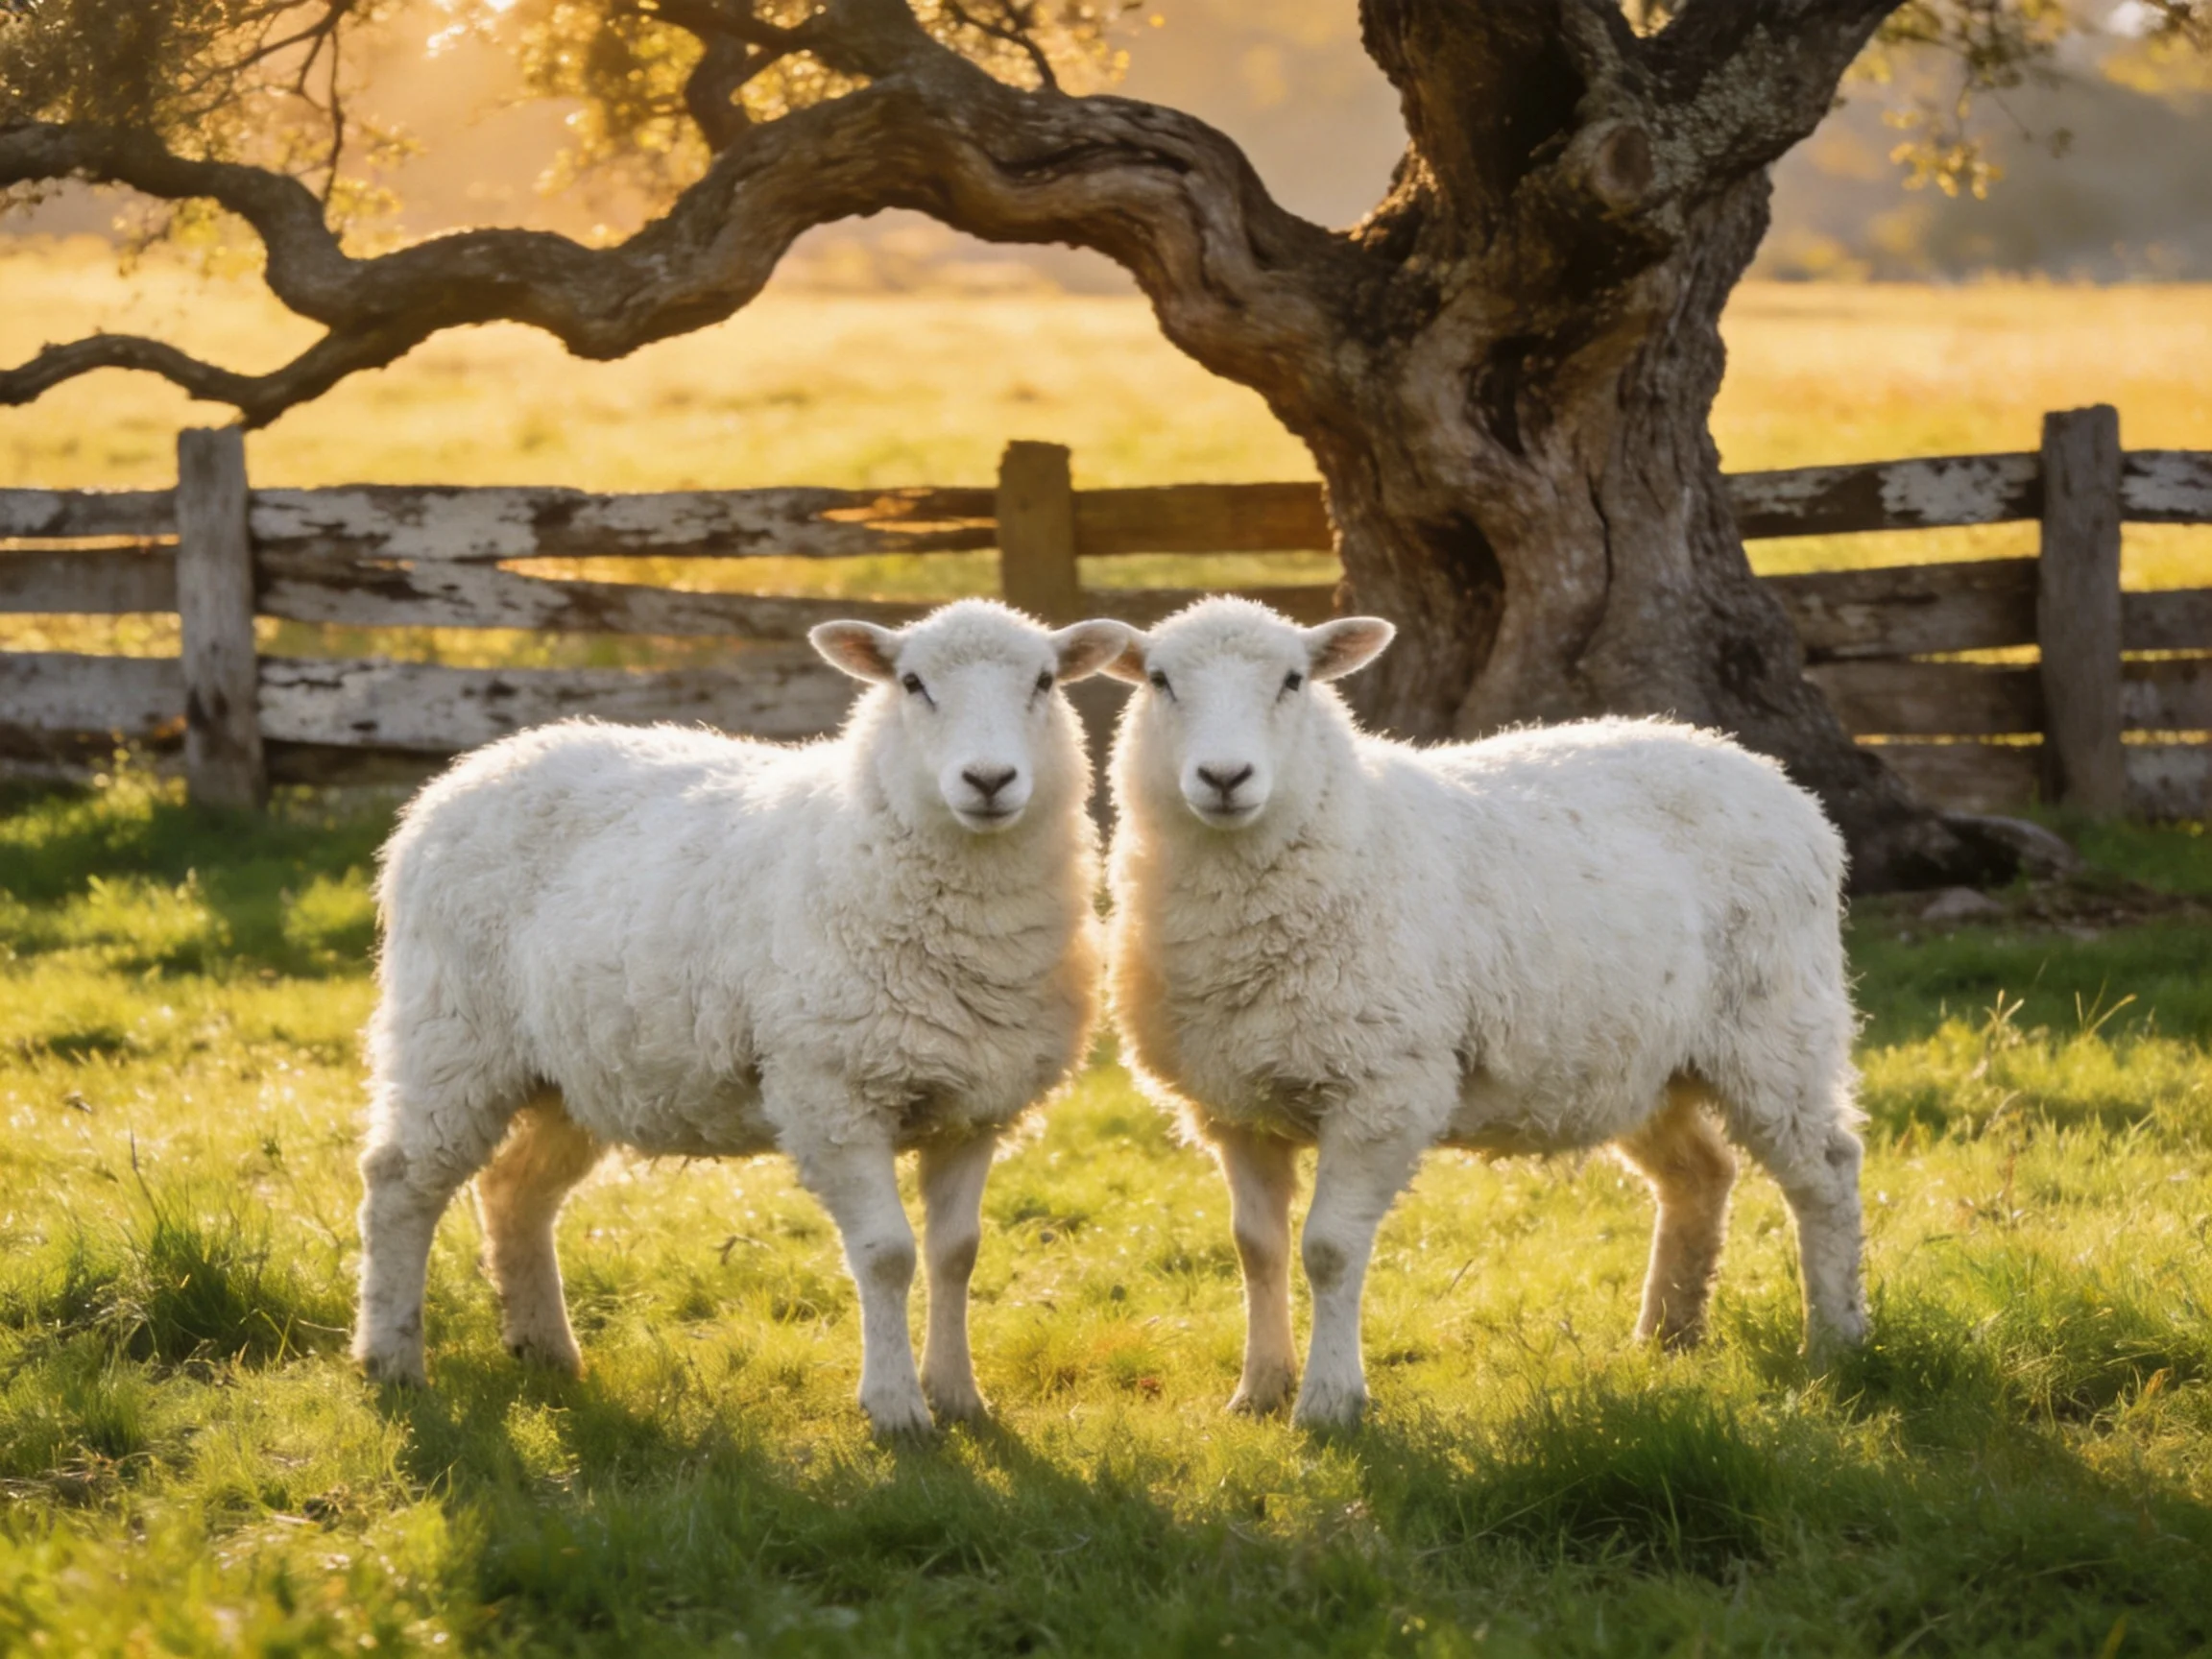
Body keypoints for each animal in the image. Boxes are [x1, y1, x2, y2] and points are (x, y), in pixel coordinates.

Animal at [351, 599, 1134, 1435]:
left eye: (1044, 682)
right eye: (913, 683)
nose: (989, 780)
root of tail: (472, 768)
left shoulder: (972, 1108)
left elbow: (957, 1253)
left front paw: (959, 1395)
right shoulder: (830, 1093)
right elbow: (888, 1254)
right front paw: (896, 1408)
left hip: (572, 1069)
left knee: (514, 1191)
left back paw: (548, 1351)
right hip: (451, 1032)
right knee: (398, 1184)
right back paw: (391, 1360)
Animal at [1102, 596, 1867, 1428]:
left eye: (1293, 681)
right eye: (1159, 680)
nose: (1224, 776)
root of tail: (1764, 770)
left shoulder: (1385, 1089)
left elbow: (1328, 1250)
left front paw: (1330, 1403)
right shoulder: (1234, 1106)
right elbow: (1256, 1248)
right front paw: (1259, 1390)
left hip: (1776, 1027)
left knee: (1827, 1172)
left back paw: (1836, 1341)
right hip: (1636, 1058)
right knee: (1700, 1174)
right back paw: (1666, 1335)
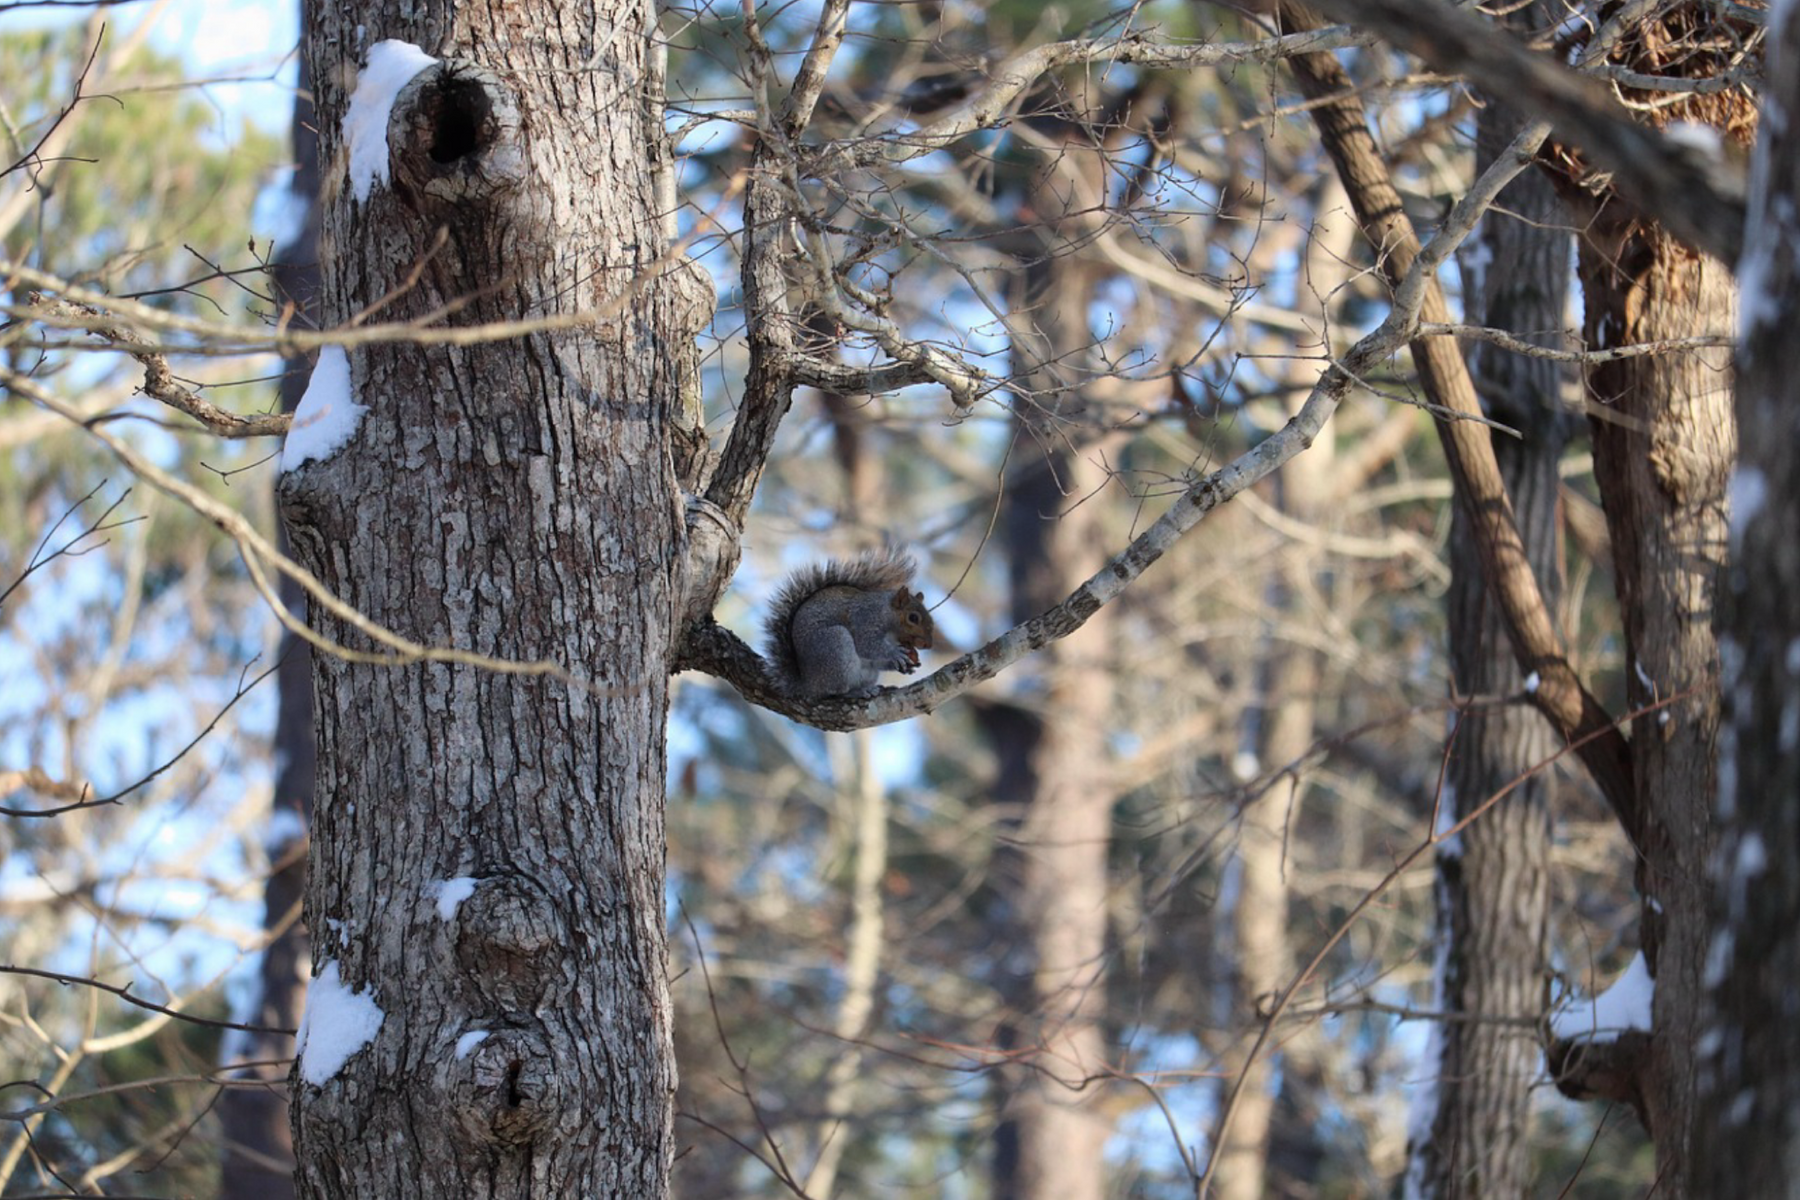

### Your goal
Omit the pictures. Repeat the rest of the data exactly.

### Response for this exercise
Body keypoints for each animal in the image. Boxes are [x1, y1, x2, y2] and points are (x, y), in pixel coordinates.

Animal at [351, 599, 1134, 1435]:
left eye: (1044, 682)
right eye: (913, 683)
nose: (989, 780)
root of tail: (472, 768)
left shoulder: (972, 1108)
left elbow: (957, 1253)
left front paw: (959, 1395)
right shoulder: (830, 1093)
right elbow: (888, 1254)
right front paw: (896, 1408)
left hip: (572, 1069)
left knee: (514, 1191)
left back paw: (548, 1351)
right hip: (451, 1032)
right knee: (398, 1184)
right back paw: (391, 1360)
Animal at [1102, 596, 1867, 1428]:
left eye: (1293, 681)
right eye: (1159, 680)
nose: (1224, 776)
root of tail: (1764, 770)
left shoulder: (1385, 1089)
left elbow: (1328, 1250)
left front paw: (1330, 1403)
right shoulder: (1234, 1106)
right elbow: (1256, 1248)
right front paw: (1259, 1390)
left hip: (1776, 1027)
left knee: (1827, 1172)
left back paw: (1836, 1341)
right hip: (1636, 1058)
right knee: (1700, 1174)
right back paw: (1666, 1335)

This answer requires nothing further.